Presentato nella sezione Cineasti del Presente, Beach Rats è il secondo lungometraggio di Eliza Hittman – già regista nel 2013 di It Felt Like Love –, storia di smarrimento giovanile che le è valso il premio per la Miglior Regia al Sundance Film Festival di quest’anno.
Frankie – Harris Dikinson – trascorre le sue giornate tra droghe e alcol, intrattenendo frequentazioni poco raccomandabili: ad aspettarlo a casa un padre malato di cancro e una madre e una sorella con le quali a stento parla. Ad aggravare la situazione si aggiungono le incertezze sessuali, che da qualche tempo lo hanno portato a frequentare siti d’incontri per omosessuali. Incapace di darsi una risposta, inizierà a frequentare Simone – Madeleine Weinstein – rimanendo sempre più invischiato nella sua rete di bugie, arrivando fino a commettere un crimine per salvare la faccia.
Nonostante il riconoscimento ottenuto al Sundance, la regia della Hittman mostra alcune sbavature –soprattutto verso il finale – e a parte alcuni dettagli eloquenti ben riusciti – si pensi alle mani degli “amici” di Frankie che si torcono in preda al sospetto che questi sia gay – sembra voler colmare a ogni costo, e spesso ricorrendo a eccessi, quella che potrebbe essere una mancanza di personalità.

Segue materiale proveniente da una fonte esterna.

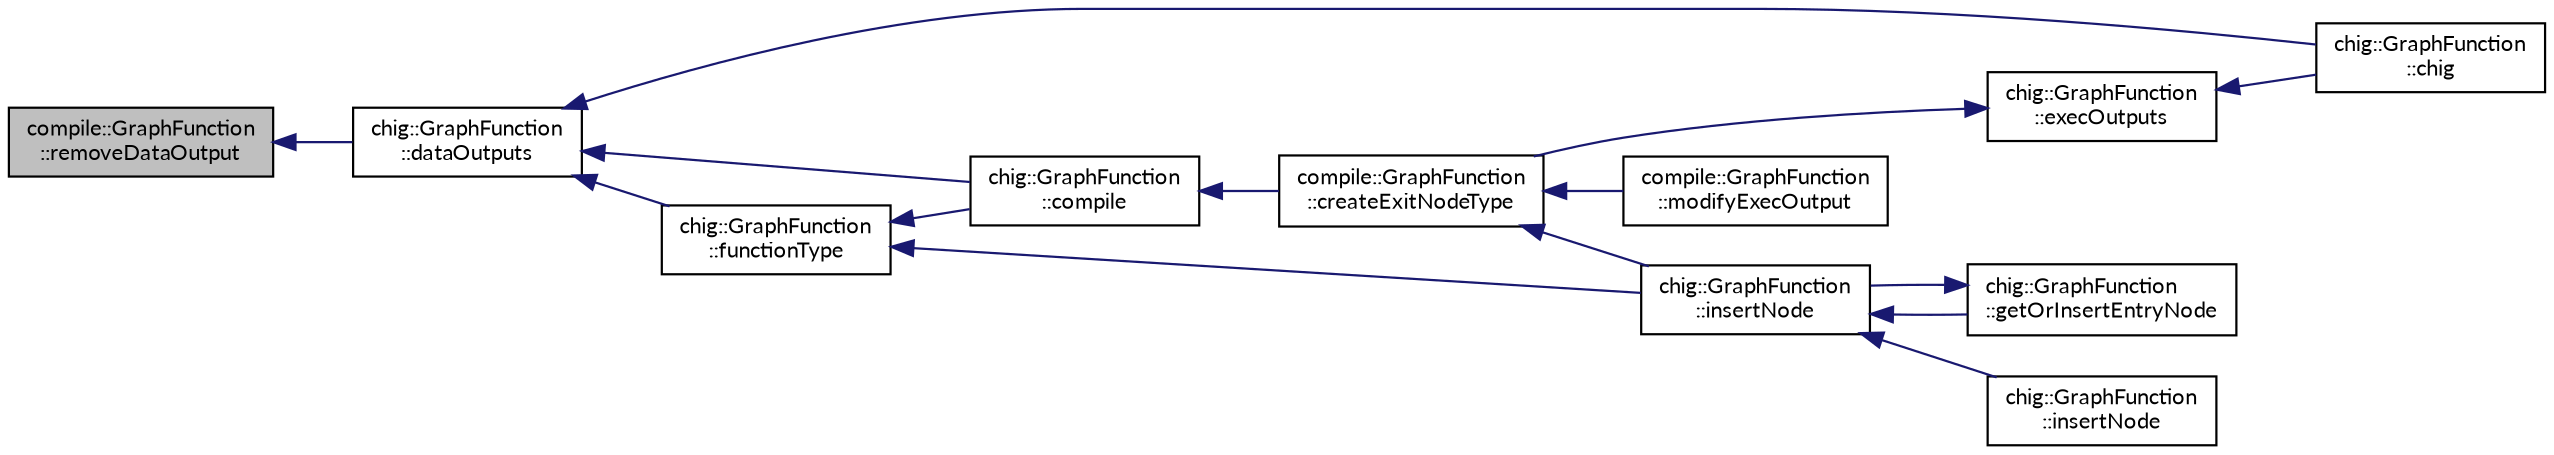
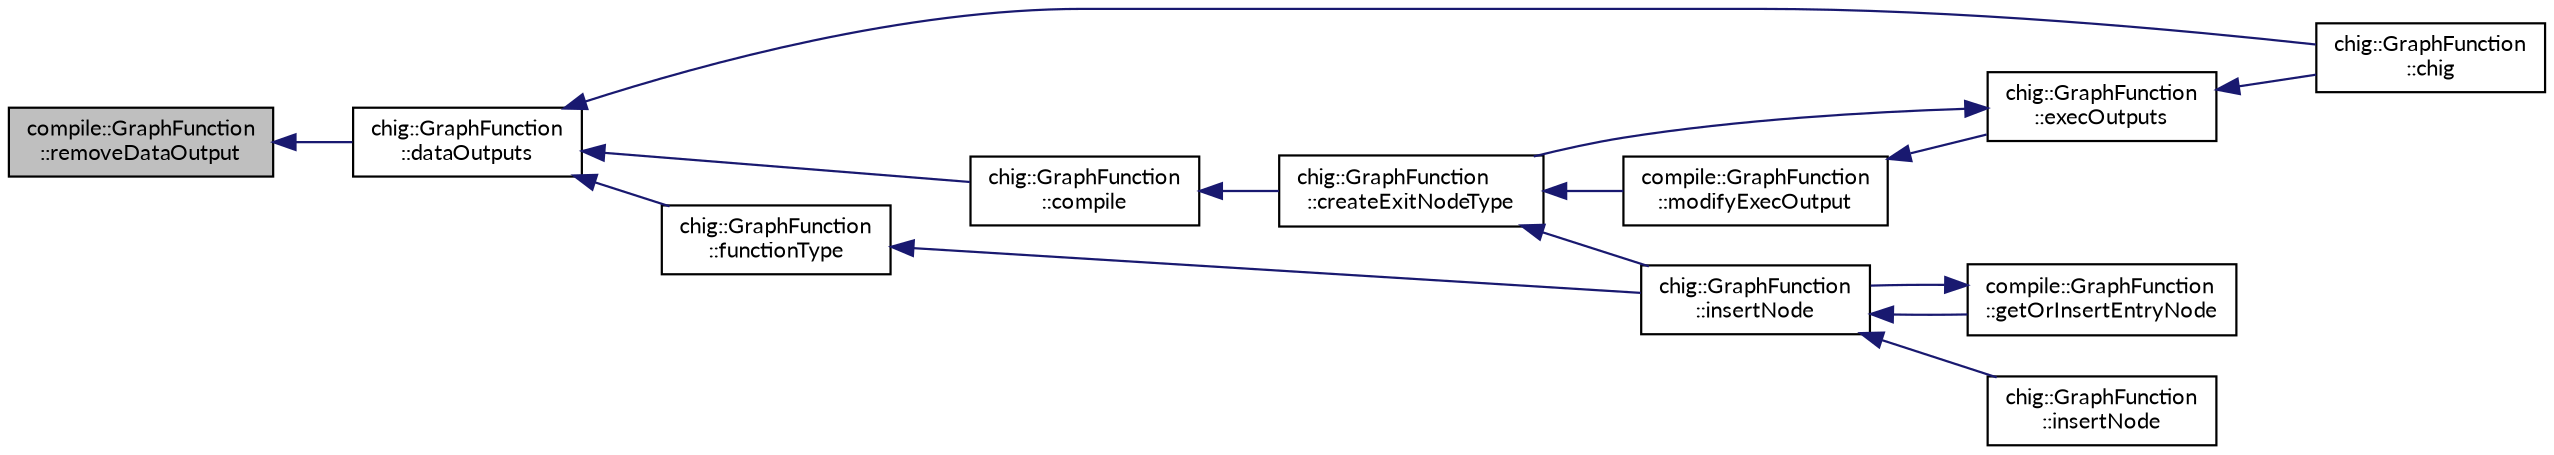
  digraph {
    fontname=Lato
    rankdir=LR
    node [color=black fillcolor=white fontname=Lato fontsize=10 shape=record style=filled]
    edge [color=midnightblue dir=back fontname=Lato fontsize=10 labelfontname=Helvetica labelfontsize=10 style=solid]
    n1 [fillcolor=grey75 fontcolor=black height=0.2 label="compile::GraphFunction\l::removeDataOutput" width=0.4]
    n2 [height=0.2 label="chig::GraphFunction\l::dataOutputs" width=0.4]
    n3 [height=0.2 label="chig::GraphFunction\l::compile" width=0.4]
    n4 [height=0.2 label="chig::GraphFunction\l::chig" width=0.4]
    n5 [height=0.2 label="chig::GraphFunction\l::functionType" width=0.4]
-   n6 [height=0.2 label="compile::GraphFunction\l::createExitNodeType" width=0.4]
+   n6 [height=0.2 label="chig::GraphFunction\l::createExitNodeType" width=0.4]
    n7 [height=0.2 label="chig::GraphFunction\l::insertNode" width=0.4]
    n8 [height=0.2 label="compile::GraphFunction\l::modifyExecOutput" width=0.4]
-   n9 [height=0.2 label="chig::GraphFunction\l::getOrInsertEntryNode" width=0.4]
+   n9 [height=0.2 label="compile::GraphFunction\l::getOrInsertEntryNode" width=0.4]
    n10 [height=0.2 label="chig::GraphFunction\l::insertNode" width=0.4]
    n11 [height=0.2 label="chig::GraphFunction\l::execOutputs" width=0.4]
    n1 -> n2
    n2 -> n3
    n2 -> n4
    n2 -> n5
    n3 -> n6
-   n5 -> n3
    n5 -> n7
    n6 -> n7
    n6 -> n8
    n7 -> n9
    n7 -> n10
+   n8 -> n11
    n9 -> n7
    n11 -> n4
    n11 -> n6
  }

Tra i meriti tecnici, va riconosciuto però quello della fotografia, curata da Hélène Louvart.

Per quanto concerne i temi affrontati, sulla carta non manca niente: un protagonista problematico – e interpretato a dovere dall’attore nelle sue poche, emblematiche sfaccettature – , una quotidianità straniante e ripetitiva, un nucleo familiare caratterizzato dall’incomunicabilità, e via di seguito. Ma è sul piano narrativo che gli spunti non si finalizzano.
I rapporti occasionali di Frankie, gli episodi più interessanti sia per l’approfondimento della psicologia di costui sia per il campionario umano che portano sullo schermo, restano in secondo piano rispetto ai passatempi da cattivo ragazzo, che già alla prima reiterazione perdono il loro impatto sullo spettatore. Non si capisce poi la scelta di trascurare l’avversione di Frankie per sua sorella e il di lei ragazzo, uno dei fattori destabilizzanti più interessanti in quanto lascia intendere una sorta di complesso verso la loro genuina – nel senso di non simulata – eterosessualità. Alla fine dell’ora e mezza abbondante della pellicola non si ha dunque né un’analisi esauriente dell’identità sessuale del personaggio principale né una descrizione abbastanza verisimile della vita dei “ragazzi di strada” di Brooklyn – quartiere dove la vicenda si consuma, con la consueta mitologia urbana annessa.

A conti fatti, Beach Rats non ha nulla di particolare, soprattutto se comparato a titoli coevi che, sempre restando nell’alveo del cinema indipendente, hanno saputo approfondire la questione generazionale con maggiore profondità senza glissare sulle trasgressioni che a quest’ultima si accompagnano. Nel suo piccolo, riesce comunque a non annoiare: un film che parla di ragazzi che non vanno da nessuna parte, e che a sua volta non va da nessuna parte.